Landscape News:

Wetlands Restoration Is an Environmental Success Story

by Chris van de Velde, Project Manager

Origianlly published in Awbury’s Winter 2021 Leaflet quarterly newsletter

At the southwest corner of Awbury Arboretum there is a unique water feature consisting of a series of wetlands, bog gardens, two ponds, and a stone-lined stream channel. This area is the last remaining above-ground portion of the Wingohocking Creek. Beginning in the late 1800s, 21 miles of surface waters of the creek and its tributaries were enclosed in a combined sewer to make way for City expansion. This burial of the Wingohocking took approximately 40 years to complete—the City of Philadelphia’s most extensive stream enclosure project.

Awbury’s watercourse and ponds were incorporated in Arthur Westcott’s original 1916-19 master plan for the Arboretum. Cowell, a noted landscape architect credited with the establishment of the Department of Landscape Architecture at Pennsylvania State University, created at Awbury a fine example of Victorian-era Romantic landscape and incorporated progressive ideas for slowing and detaining water flows. Interestingly, his 100-year-old detailed design approach conforms to what we now consider best practices for stormwater management: renovation of a meandering stream with detention ponds rather than a channelized water corridor.

Over the past century, the ponds have degraded, turning into a sort of marshy, muddy area overgrown with invasive phragmites and filled with trash dumped illegally. By 2019, Field Studies groups could no longer visit, because there were hardly any living animals in the murky, smelly water.

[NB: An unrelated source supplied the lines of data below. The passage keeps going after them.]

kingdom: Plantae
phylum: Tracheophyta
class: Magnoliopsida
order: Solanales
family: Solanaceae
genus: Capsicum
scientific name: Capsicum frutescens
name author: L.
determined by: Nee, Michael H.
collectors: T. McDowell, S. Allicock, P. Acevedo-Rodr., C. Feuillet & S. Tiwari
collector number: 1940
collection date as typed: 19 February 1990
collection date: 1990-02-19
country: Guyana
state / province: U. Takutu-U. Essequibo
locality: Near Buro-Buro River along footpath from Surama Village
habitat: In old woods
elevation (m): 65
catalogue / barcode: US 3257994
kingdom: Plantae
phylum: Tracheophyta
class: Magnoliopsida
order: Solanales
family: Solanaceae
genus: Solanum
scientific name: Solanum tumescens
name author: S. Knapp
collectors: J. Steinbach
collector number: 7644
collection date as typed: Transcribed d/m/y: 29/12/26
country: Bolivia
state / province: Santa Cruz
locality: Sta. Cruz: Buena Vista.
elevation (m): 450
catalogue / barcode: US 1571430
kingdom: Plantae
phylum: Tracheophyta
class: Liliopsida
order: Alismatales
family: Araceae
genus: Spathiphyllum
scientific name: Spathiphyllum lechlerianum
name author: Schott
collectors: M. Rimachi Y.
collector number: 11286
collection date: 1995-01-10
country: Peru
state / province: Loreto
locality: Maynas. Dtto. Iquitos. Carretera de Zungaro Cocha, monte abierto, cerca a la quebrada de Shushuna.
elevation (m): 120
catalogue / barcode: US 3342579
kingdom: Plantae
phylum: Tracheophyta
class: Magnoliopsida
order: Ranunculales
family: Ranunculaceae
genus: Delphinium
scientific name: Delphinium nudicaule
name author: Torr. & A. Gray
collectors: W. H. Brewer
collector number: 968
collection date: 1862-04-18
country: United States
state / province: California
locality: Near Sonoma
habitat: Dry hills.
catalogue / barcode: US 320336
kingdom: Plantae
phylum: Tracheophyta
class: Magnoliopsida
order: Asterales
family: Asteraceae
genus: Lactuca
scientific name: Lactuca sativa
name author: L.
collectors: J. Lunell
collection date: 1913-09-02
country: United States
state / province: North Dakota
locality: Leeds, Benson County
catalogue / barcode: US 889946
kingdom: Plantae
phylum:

With a grant of $310,000 from the Philadelphia Water Department and one of $75,000 from the Pennsylvania Department of Community and Economic Development, the reconstruction of the watercourse and ponds commenced last spring. The Water Department agreed that the restoration of the waterway and ponds on Awbury’s property could significantly alleviate the stormwater problems that regularly occur in the Washington Lane and Chew Avenue area. The project was supposed to be finished by early summer 2020, but then COVID-19 erupted. Early work was shut down during the initial pandemic lockdown. When work outdoors was permitted, the ponds were dredged; trash, invasive trees, and weeds were removed; a new waterproof mat material (Bentomat) was installed; and most of the stone edge walls were rebuilt.

When the initial work was complete, the construction team hit another COVID-19-related problem: the manufacturer of the sophisticated filter system that will clean the street runoff from Washington Lane could not resume operations until August, so delivery of this critical part was delayed until late September. Then the overflow inlets required to connect to the City’s sewer system had to be back-ordered and did not arrive until early December.

Now, final construction is expected to begin as weather permits. The digging, earth moving, and filter/sewer work will be done by late [May, and the final project work may not be complete until early summer 2021].  However, you can now see two ponds full of clear water and enjoy watching the final work as it progresses.

Did you know:

  • the additional capture areas from which stormwater will be directed towards the pond are calculated to be 13.2 acres, including pervious meadow and impervious paved streets;
  • the anticipated runoff will be more than 27,154 gallons per one inch of rainfall for every acre;
  • Philadelphia has an average annual rainfall of 41.45”, so one acre yields about 1,125,533 gallons of water annually;
  • the amount of water absorbed by a meadow depends on the amount of each rainfall and whether or not the ground is frozen or parched;
  • on an impervious surface, most of the water goes directly into the City’s sewer system;
  • so, while we can’t know the exact amount of stormwater the Awbury watercourse and ponds will capture, we are confident that more than 14,000,000 gallons will likely pass through our system annually.

In addition to the alleviation of the flooding that occurs on Washington Lane, drawing stormwater off Washington Lane will reduce the amount of pollutants that reaches the City’s sewer system. More than three-quarters of Philadelphia’s residents are served by the City’s combined sanitary/storm sewer system. This situation in especially true in the oldest and densest parts of the City, including the Germantown section where Awbury is located. As stormwater travels over roadways like Washington Lane, it picks up pollutants, and this polluted water mixes with raw sewage in the City’s combined sewer system. When heavy rainstorms produce unusually high overflows, sewage and other pollutants end up in our rivers and creeks, which impacts aquatic life, water quality and scours river and creek beds.

In addition to reducing the volume and velocity of stormwater to the City’s sewer system, this project also restores Awbury’s historical water feature to its former beauty and function. The finished project will provide valuable educational opportunities for the community and neighboring schools and will demonstrate to the Arboretum’s many visitors why and how stormwater management is so important to Philadelphia.

So, we believe this project will be a win-win-win: for Awbury’s visitors who will enjoy an attractive water feature not found in any other part of Northwest Philadealphia and who will learn something about stormwater management; for neighborhood residents who will see less flooding on Washington Lane; and for the City as it works to reduce the pollutants reaching our regional waterways. Come visit this spring!